EXERCISE DETAILS: Give the rows between the one containing "text The variable" and the one containing "subtitle Literature Review", inclusive, as a Markdown table with columns headed No. and Line, leaving out any blank rows.

Layout coordinate data
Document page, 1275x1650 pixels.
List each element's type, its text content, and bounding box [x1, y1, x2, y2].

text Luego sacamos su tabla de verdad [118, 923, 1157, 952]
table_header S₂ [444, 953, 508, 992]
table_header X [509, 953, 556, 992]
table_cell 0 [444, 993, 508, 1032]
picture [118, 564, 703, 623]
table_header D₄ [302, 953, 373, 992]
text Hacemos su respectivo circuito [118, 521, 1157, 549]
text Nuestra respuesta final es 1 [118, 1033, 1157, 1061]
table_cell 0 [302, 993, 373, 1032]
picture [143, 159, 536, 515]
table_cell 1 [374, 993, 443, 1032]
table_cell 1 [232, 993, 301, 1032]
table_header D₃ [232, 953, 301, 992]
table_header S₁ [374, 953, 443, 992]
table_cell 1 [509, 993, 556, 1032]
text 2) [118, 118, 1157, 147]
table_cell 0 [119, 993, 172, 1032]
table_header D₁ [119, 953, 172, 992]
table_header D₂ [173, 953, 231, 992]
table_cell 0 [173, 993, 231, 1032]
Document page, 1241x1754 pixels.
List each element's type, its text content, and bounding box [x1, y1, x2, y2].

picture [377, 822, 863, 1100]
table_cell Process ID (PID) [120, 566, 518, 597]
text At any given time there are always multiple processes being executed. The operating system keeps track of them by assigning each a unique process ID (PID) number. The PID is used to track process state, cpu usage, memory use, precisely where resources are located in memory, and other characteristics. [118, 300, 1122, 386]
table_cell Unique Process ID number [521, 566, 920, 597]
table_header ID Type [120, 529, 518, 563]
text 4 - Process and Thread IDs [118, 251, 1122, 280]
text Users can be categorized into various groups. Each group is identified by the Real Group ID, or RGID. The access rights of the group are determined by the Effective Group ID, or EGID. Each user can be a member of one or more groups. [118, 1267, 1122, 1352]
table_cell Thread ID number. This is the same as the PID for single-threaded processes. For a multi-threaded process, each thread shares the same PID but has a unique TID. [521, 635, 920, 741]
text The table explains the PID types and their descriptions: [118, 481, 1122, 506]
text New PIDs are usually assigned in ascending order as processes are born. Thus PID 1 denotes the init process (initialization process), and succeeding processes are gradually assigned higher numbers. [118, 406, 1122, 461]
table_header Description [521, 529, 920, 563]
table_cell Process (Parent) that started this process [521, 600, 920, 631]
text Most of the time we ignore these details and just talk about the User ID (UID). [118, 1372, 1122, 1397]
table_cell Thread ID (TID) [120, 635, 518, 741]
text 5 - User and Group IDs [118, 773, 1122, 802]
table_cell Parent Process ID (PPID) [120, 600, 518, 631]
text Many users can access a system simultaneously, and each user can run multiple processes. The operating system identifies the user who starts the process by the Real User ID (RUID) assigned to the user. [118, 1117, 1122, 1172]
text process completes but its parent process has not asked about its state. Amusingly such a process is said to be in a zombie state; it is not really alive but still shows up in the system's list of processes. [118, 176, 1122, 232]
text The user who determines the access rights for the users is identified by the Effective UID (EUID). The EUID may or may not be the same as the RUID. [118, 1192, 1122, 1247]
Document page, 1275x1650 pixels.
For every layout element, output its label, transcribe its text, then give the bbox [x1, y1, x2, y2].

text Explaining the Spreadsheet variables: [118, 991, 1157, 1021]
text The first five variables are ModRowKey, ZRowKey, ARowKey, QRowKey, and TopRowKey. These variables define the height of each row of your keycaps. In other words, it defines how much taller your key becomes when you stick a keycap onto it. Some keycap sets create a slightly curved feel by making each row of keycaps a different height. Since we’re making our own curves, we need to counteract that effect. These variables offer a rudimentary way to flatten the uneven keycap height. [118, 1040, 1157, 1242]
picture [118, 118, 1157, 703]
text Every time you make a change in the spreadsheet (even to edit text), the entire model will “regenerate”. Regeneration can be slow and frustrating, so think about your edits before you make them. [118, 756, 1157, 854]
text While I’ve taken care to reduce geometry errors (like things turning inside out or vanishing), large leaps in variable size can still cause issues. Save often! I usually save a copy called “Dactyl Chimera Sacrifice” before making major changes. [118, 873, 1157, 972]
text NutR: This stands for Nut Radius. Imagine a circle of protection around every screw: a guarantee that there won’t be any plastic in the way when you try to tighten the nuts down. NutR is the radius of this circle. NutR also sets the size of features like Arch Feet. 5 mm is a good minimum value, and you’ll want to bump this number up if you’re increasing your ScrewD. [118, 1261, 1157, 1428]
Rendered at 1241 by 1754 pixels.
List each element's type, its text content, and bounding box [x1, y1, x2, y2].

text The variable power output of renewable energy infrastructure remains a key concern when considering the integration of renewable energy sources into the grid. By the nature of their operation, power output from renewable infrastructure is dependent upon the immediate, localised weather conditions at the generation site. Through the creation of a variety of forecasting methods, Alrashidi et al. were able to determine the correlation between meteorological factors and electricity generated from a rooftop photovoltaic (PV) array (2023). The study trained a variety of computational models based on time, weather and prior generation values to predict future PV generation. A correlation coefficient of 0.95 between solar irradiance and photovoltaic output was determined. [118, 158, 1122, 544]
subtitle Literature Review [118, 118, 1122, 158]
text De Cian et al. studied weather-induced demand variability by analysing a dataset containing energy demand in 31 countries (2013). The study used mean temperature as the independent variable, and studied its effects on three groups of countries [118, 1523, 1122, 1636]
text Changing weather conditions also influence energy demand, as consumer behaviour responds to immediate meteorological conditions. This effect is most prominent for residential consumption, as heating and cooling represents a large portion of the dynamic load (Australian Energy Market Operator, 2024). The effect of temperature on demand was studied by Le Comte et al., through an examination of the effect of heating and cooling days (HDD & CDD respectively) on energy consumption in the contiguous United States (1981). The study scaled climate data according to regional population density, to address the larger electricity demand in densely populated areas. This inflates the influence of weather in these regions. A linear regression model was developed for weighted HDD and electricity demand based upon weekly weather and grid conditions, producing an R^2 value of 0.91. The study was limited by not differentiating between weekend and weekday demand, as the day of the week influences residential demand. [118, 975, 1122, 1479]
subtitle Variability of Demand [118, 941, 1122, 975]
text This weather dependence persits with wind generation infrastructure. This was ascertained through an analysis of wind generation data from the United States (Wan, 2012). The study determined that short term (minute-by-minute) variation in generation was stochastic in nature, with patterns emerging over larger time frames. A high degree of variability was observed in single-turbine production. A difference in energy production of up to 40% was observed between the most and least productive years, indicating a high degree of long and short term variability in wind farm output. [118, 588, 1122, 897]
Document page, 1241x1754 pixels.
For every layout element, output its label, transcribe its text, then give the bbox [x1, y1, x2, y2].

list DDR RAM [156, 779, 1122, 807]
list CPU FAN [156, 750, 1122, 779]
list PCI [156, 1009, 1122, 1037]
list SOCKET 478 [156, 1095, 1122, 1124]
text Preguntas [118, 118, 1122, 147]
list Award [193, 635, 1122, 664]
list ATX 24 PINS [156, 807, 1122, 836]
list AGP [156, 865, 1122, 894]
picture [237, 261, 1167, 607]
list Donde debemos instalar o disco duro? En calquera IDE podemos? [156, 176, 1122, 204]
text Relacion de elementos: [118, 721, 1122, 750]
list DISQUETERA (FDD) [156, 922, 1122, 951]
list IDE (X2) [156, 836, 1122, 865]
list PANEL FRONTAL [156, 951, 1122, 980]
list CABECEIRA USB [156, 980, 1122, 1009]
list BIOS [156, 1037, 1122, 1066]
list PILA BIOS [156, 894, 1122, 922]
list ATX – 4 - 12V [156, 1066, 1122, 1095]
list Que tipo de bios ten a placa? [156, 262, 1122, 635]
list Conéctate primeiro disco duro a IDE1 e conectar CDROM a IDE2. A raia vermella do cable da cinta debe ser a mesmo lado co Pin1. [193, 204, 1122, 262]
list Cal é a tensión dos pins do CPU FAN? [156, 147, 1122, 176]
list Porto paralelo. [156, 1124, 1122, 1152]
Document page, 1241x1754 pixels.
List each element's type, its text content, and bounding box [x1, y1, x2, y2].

THE RESULT:
| No. | Line |
|---|---|
| 1 | text The variable power output of renewable energy infrastructure remains a key concern when considering the integration of renewable energy sources into the grid. By the nature of their operation, power output from renewable infrastructure is dependent upon the immediate, localised weather conditions at the generation site. Through the creation of a variety of forecasting methods, Alrashidi et al. were able to determine the correlation between meteorological factors and electricity generated from a rooftop photovoltaic (PV) array (2023). The study trained a variety of computational models based on time, weather and prior generation values to predict future PV generation. A correlation coefficient of 0.95 between solar irradiance and photovoltaic output was determined. [118, 158, 1122, 544] |
| 2 | subtitle Literature Review [118, 118, 1122, 158] |